:: INFORMATION ::
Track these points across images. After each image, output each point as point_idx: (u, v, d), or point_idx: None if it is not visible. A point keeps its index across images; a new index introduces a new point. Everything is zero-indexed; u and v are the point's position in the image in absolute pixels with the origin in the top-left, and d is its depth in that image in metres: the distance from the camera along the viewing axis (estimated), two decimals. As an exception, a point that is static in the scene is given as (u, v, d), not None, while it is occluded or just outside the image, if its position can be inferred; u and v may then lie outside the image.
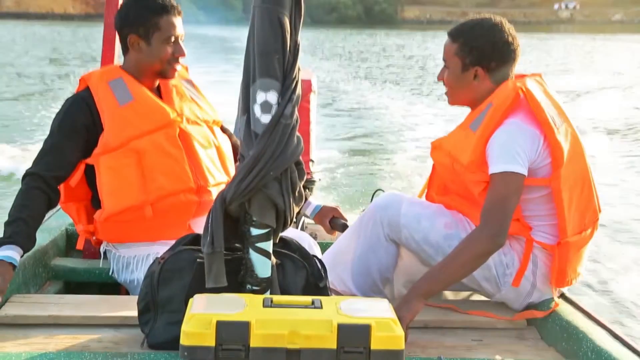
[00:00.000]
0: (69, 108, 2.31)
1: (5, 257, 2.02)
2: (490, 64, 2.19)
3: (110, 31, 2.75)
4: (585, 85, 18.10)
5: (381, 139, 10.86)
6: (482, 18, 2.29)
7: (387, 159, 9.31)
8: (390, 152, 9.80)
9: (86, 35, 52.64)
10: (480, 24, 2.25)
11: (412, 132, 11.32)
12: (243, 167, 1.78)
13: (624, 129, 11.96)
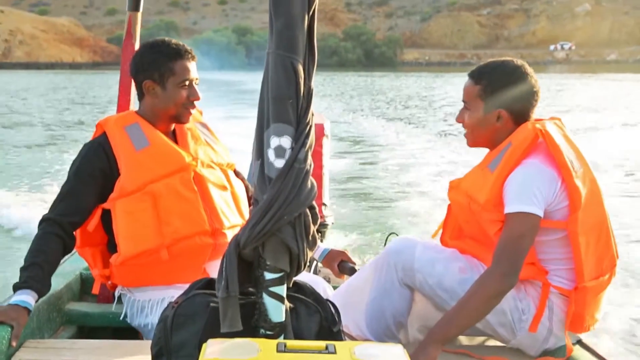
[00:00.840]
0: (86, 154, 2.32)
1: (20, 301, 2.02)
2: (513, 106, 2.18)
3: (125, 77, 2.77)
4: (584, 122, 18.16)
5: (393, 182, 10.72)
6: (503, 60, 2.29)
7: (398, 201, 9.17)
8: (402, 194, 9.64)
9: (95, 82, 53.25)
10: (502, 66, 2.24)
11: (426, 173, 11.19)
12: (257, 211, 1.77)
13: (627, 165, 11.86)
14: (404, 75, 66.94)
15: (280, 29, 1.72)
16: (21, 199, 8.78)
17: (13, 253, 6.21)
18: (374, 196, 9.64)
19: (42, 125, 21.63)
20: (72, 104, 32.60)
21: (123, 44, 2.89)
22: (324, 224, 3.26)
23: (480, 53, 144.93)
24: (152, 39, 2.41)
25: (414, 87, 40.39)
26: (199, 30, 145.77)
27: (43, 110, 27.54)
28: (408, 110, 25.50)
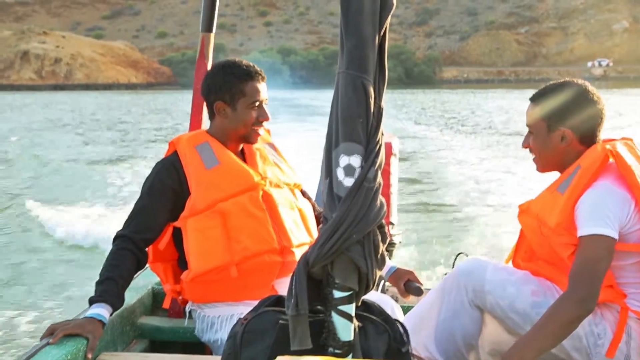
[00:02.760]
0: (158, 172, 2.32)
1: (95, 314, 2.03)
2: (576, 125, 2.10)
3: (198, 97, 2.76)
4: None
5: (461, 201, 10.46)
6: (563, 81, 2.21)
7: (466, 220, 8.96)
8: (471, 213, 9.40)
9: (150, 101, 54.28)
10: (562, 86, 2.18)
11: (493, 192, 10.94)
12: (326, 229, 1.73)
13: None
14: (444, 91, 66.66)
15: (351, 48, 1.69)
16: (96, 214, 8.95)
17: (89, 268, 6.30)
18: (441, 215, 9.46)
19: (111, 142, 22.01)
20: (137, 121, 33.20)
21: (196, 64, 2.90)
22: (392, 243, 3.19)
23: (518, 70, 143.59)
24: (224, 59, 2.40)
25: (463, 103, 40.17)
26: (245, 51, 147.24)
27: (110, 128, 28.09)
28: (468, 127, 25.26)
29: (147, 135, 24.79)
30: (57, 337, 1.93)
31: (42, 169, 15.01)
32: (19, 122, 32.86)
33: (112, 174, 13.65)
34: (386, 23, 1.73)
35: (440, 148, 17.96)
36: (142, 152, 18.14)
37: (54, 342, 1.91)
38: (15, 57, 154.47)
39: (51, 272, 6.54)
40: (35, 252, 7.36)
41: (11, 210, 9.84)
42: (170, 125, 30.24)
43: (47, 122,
:::
:: INFORMATION ::
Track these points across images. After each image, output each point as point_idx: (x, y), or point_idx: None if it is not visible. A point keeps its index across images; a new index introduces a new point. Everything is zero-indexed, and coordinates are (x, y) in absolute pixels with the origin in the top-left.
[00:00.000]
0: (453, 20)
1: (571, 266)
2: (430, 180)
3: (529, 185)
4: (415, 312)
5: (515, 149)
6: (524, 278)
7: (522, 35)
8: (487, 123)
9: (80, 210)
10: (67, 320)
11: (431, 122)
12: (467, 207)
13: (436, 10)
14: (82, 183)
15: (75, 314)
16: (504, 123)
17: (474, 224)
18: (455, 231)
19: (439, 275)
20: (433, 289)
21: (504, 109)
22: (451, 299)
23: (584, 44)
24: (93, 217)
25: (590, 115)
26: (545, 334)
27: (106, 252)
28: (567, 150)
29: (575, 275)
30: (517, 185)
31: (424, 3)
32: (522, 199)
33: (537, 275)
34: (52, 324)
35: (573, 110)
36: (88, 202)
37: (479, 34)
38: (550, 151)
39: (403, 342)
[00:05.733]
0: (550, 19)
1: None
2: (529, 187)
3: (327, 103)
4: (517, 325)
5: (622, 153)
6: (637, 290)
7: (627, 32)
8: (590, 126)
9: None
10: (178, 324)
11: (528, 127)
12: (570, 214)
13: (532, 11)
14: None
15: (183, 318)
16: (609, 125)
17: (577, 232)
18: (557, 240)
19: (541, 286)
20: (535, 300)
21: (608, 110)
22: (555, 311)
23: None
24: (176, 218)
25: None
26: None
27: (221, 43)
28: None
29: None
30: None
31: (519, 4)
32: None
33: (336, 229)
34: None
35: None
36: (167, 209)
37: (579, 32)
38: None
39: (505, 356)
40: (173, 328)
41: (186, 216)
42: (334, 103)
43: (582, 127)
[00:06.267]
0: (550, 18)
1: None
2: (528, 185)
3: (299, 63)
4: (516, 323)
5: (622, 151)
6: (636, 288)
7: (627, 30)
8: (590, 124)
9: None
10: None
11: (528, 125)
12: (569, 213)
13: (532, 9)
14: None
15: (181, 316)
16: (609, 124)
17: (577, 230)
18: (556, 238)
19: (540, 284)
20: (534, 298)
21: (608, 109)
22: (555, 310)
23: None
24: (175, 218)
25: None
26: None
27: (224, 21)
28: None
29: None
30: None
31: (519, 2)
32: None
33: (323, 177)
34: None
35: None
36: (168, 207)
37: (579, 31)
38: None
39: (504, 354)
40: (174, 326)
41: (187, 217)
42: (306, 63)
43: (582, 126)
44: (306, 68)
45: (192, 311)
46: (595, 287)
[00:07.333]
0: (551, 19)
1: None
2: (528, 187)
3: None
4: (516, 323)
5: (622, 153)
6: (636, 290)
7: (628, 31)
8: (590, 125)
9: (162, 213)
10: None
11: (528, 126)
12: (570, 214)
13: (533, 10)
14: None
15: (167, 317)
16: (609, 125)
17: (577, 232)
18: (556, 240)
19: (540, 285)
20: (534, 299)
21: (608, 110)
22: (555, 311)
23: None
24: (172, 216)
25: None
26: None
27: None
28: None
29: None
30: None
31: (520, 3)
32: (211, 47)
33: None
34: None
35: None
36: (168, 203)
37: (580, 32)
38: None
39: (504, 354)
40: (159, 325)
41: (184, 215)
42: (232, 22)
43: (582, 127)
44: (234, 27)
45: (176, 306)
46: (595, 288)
:::
*WORK ITEM*:
I need each line of the entries that holds the string "After" located and copied.

*EXPECTED ANSWER*:
Track these points across images. After each image, output each point as point_idx: (u, v, d), or point_idx: None if it is not visible. A point keeps its index across images; a new index introduces a new point. Everything is zero-indexed; u and v are the point's position in the image in absolute pixels with the origin in the top-left, and d is its depth in that image in metres: the distance from the camera along the viewing axis (estimated), two decimals. As an exception, a point that is static in the scene is given as (u, v, d), not None, while it is occluded or just outside the image, if its position can be inferred; u and v may then lie outside the image.
Track these points across images. After each image, output each point as point_idx: (x, y), or point_idx: None if it is not visible. A point keeps its index across images; a new index introduces a new point. Everything is zero-indexed, and coordinates are (x, y) in absolute pixels with the origin in the top-left.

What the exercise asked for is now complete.